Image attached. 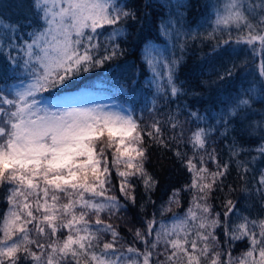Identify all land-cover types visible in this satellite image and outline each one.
I'll use <instances>...</instances> for the list:
<instances>
[{
    "label": "snow or ice",
    "instance_id": "1",
    "mask_svg": "<svg viewBox=\"0 0 264 264\" xmlns=\"http://www.w3.org/2000/svg\"><path fill=\"white\" fill-rule=\"evenodd\" d=\"M13 7L16 19L0 10V264H264V0H207L195 29L186 24L187 0H145V9L163 10L158 36L172 54L154 58L155 46L146 48L154 98L141 115L133 89L117 110L72 107L79 98L60 95L124 55L129 22L139 23L130 0H18ZM197 39L214 42L215 59L238 56L241 46L260 55L255 75L203 113L181 103L197 90L177 75L188 41ZM241 67L232 62L218 79ZM158 98L175 110L147 123L142 114L160 112ZM151 145L171 150L189 174L160 216L180 206L181 191L191 199L171 222L142 217L128 243L112 221L136 205V181L156 203L158 181L145 168ZM233 164L238 187L225 184ZM225 187L215 211L211 201ZM237 191L243 200L233 199ZM250 201L259 205L255 216L239 206ZM237 242L246 247L233 255Z\"/></svg>",
    "mask_w": 264,
    "mask_h": 264
},
{
    "label": "trees",
    "instance_id": "2",
    "mask_svg": "<svg viewBox=\"0 0 264 264\" xmlns=\"http://www.w3.org/2000/svg\"><path fill=\"white\" fill-rule=\"evenodd\" d=\"M18 0H4L5 7L2 10L5 15L16 19L19 9L13 7ZM207 0H187L189 5L186 17V24L195 29L198 23H201V14L204 12V5ZM130 3L137 11L139 23L129 22V35L127 42H121V46L125 49L123 56L106 63L103 67L94 69L90 73H84L78 79L73 81L69 87L64 89L60 95H65L79 90H89L94 94L104 96L120 105L127 106L131 102L129 98V90L135 91L134 99L140 101L137 108V115H141L140 108H145L154 98V90L148 87L147 78L149 73L146 70L145 50L149 45H154L155 52L150 53L154 58L160 55L171 56V42L165 43V38L158 36V23L160 14L163 12L160 8L148 7L145 9V0H130ZM151 15L145 16V13ZM203 31V30H201ZM213 41L210 40H189L186 51L183 53L180 66L177 72L179 83H182L186 89H196L197 94L183 97L182 104L190 105L193 109H199L202 113L204 109L211 108L212 105L221 98L227 91L238 87L242 82V78L246 75H255L257 60L260 58L259 53L253 56L251 50L247 46H241L243 49L238 56L231 58L225 56L222 59H215L212 54ZM177 57L181 56L179 50L175 51ZM235 62L238 66L243 64L235 74L228 79L219 80L218 74L223 73L226 66ZM13 81H9L12 83ZM47 96V94H45ZM50 99V98H49ZM155 107L160 110L158 113H151L145 110L142 119L150 123L153 115L159 116L161 120L169 111H174L176 105L168 104L167 101L157 99ZM181 120L184 116L180 117ZM163 126V125H162ZM190 127V126H189ZM167 132V129H165ZM220 152L221 161L229 159L228 149L224 142H218L215 145ZM176 147V145H173ZM181 150L183 147L181 146ZM246 159L248 157H245ZM214 167V165H210ZM147 172L158 181L155 191L151 193V198L156 203H149L145 193V189L139 181H136V205L129 204L128 211L119 217L113 218V223L119 226V231L125 241L131 243L133 240L132 231L141 228L143 218H150L153 214L157 220L171 222L173 213L183 216L189 206L191 197L186 191L180 193V206L172 205V211L166 212L163 217L159 214L160 206H167L168 197L173 189H181L189 182V174L181 166L173 152L168 149L160 148L157 145H151L148 149V159L145 162ZM251 179V177H249ZM115 182V181H114ZM243 182L239 179L235 165L230 167V174L225 181L226 185L238 187ZM228 193L225 187L223 193L214 194L211 201L215 211L221 210V201ZM233 199L243 200L242 195L237 191L233 193ZM143 205V211H141ZM239 206L249 207L253 216L257 215L259 205L255 201L248 204L242 203ZM4 207L2 197H0V210ZM223 240V237L221 236ZM139 246V245H138ZM246 247V242H237L233 249V255H239Z\"/></svg>",
    "mask_w": 264,
    "mask_h": 264
},
{
    "label": "rangeland",
    "instance_id": "3",
    "mask_svg": "<svg viewBox=\"0 0 264 264\" xmlns=\"http://www.w3.org/2000/svg\"><path fill=\"white\" fill-rule=\"evenodd\" d=\"M63 96H71L79 98V103L71 105L72 107H84V108H91V107H104L106 109L117 110V107L120 104L112 102L108 98L104 96H100L97 94L92 93L89 90H80L76 92H71L65 94ZM44 106L47 107V101H45Z\"/></svg>",
    "mask_w": 264,
    "mask_h": 264
}]
</instances>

**WHAT IS BEING ASKED:** Pull out each line from the entries above that contains the string "instances".

**EXPECTED ANSWER:**
I'll use <instances>...</instances> for the list:
<instances>
</instances>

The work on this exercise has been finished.